Cardiac Fibroblast Activation Post-Myocardial Infarction: Current Knowledge Gaps

Abstract

In response to myocardial infarction (MI), the wound healing response of the left ventricle (LV) comprises overlapping inflammatory, proliferative, and maturation phases, and the cardiac fibroblast is a key cell type involved in each phase. It has recently been appreciated that, early post-MI, fibroblasts transform to a proinflammatory phenotype and secrete cytokines and chemokines as well as matrix metalloproteinases (MMPs). Later post-MI, fibroblasts are activated to anti-inflammatory and proreparative phenotypes and generate anti-inflammatory and proangiogenic factors and extracellular matrix (ECM) components that form the infarct scar. Additional studies are needed to systematically examine how fibroblast activation shifts over the timeframe of the MI response and how modulation at different activation stages could alter wound healing and LV remodeling in distinct ways. This review summarizes current fibroblast knowledge as the foundation for a discussion of existing knowledge gaps.

Keywords: big data; computational models; extracellular matrix; fibroblast; inflammation; myocardial infarction; omics.

Figure 1. Temporal fibroblast phenotypes post-myocardial infarction (MI)

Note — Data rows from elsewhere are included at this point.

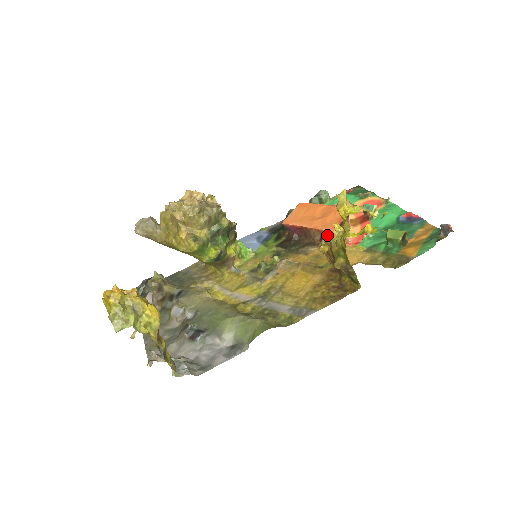
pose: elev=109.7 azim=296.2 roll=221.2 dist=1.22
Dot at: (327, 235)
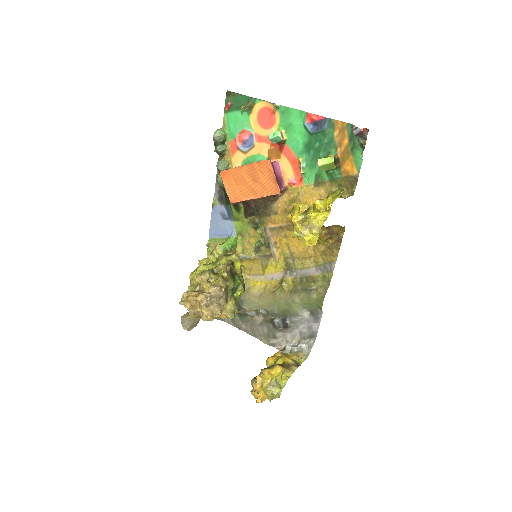
Dot at: (293, 224)
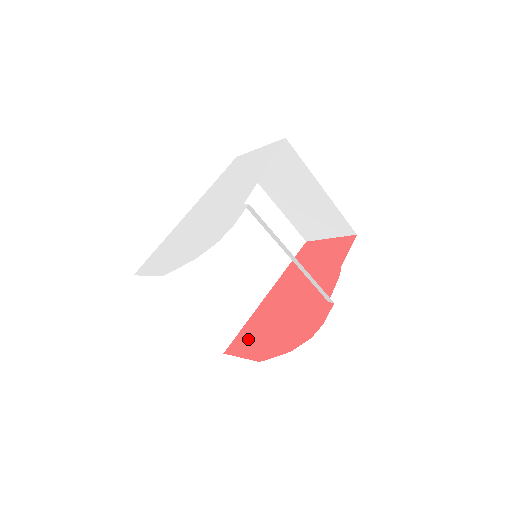
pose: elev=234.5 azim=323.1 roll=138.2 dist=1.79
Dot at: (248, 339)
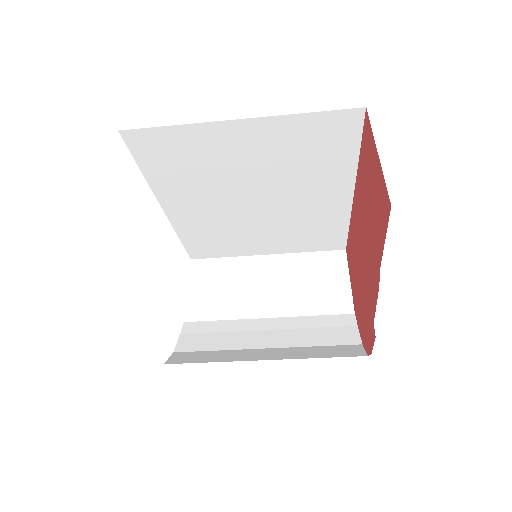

We propose that cardiac fibroblasts (cFs) exhibit distinct phenotypes at different time points post-MI. At day (D) 0 (basal condition), resident fibroblasts synthesize extracellular matrix (ECM) to maintain homeostasis. At day 1 post-MI, fibroblasts exhibit a pro-inflammatory subtype, secreting pro-inflammatory mediators and matrix metalloproteinases. At day 3, fibroblasts produce anti-inflammatory and pro-angiogenic mediators to facilitate the formation of granulation tissue. At day 7, fibroblasts are pro-reparative, generating anti-inflammatory and pro-angiogenic mediators and synthesizing new ECM. At day 28, fibroblasts return to a homeostatic-like phenotype to maintain post-reparative homeostasis. The different colors of the cells depict differential fibroblast phenotypes at each time point post-MI.

Figure 2. Fibroblast signaling module

The signaling pathways begin at the extracellular-cell membrane interface, where cytokines, chemokines, growth factors, extracellular matrix (ECM) proteins, and mechanical signals act as inputs and transmit signals through cell surface receptors. While the exact signals operational post-MI have not been fully mapped, in vitro evidence indicates that these signals culminate in the release and activation of a wide variety of matrix metalloproteinases (MMPs) and tissue inhibitor of metalloproteinases (TIMPs), cytokines, and growth factors. This cascade leads to multiple effects on a variety of cell physiology variables to modulate all three phases of cardiac remodeling.